▶ _STATED GOAL_
Please update the data from the line containing "collector number: 3807" through the end. Write those lines out again with "catalogue" changed to "catalog" and everything else left the same.

▶ _RECORD EXTRACTS_
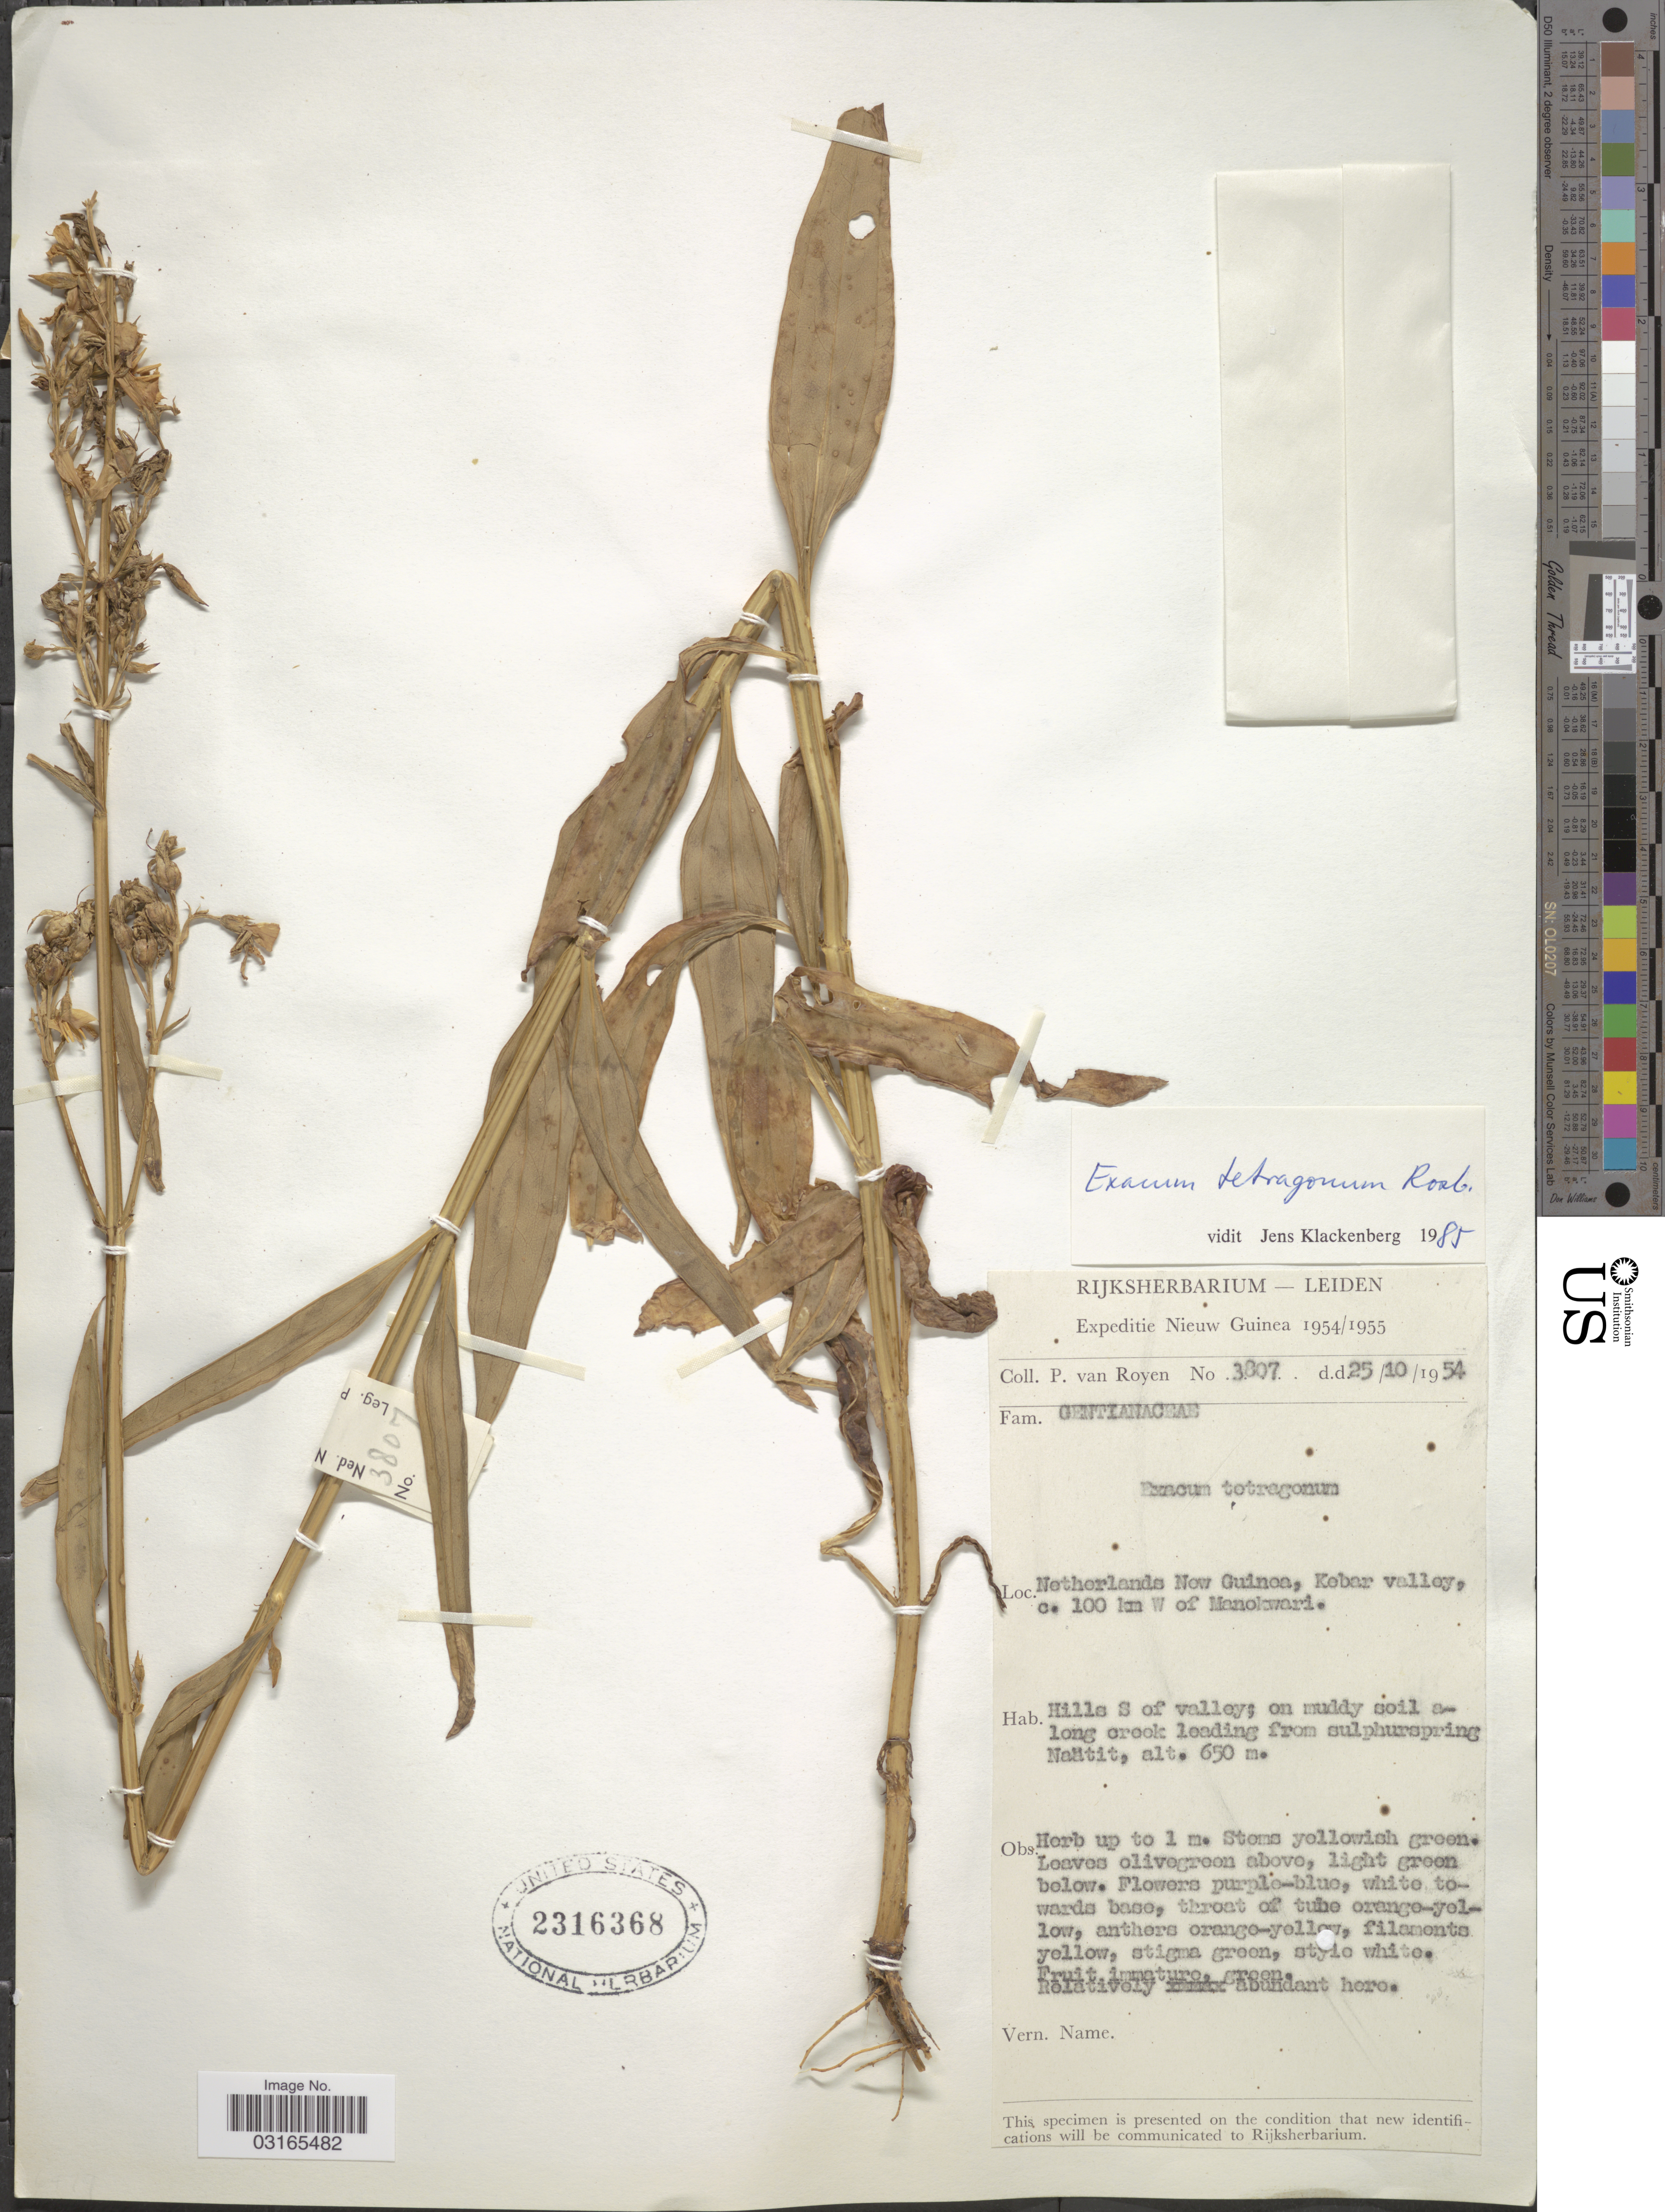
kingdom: Plantae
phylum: Tracheophyta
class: Magnoliopsida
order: Gentianales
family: Gentianaceae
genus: Exacum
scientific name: Exacum tetragonum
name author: Roxb.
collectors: P. van Royen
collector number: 3807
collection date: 1954-10-25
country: Indonesia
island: New Guinea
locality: Nieuw Guinea. Netherlands New Guinea, Kebar valley, c. 100 km W of Manokwari. Hills S of valley.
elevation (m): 650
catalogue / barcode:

▶ _SOLUTION FOR THIS PROBLEM_
collector number: 3807
collection date: 1954-10-25
country: Indonesia
island: New Guinea
locality: Nieuw Guinea. Netherlands New Guinea, Kebar valley, c. 100 km W of Manokwari. Hills S of valley.
elevation (m): 650
catalog / barcode:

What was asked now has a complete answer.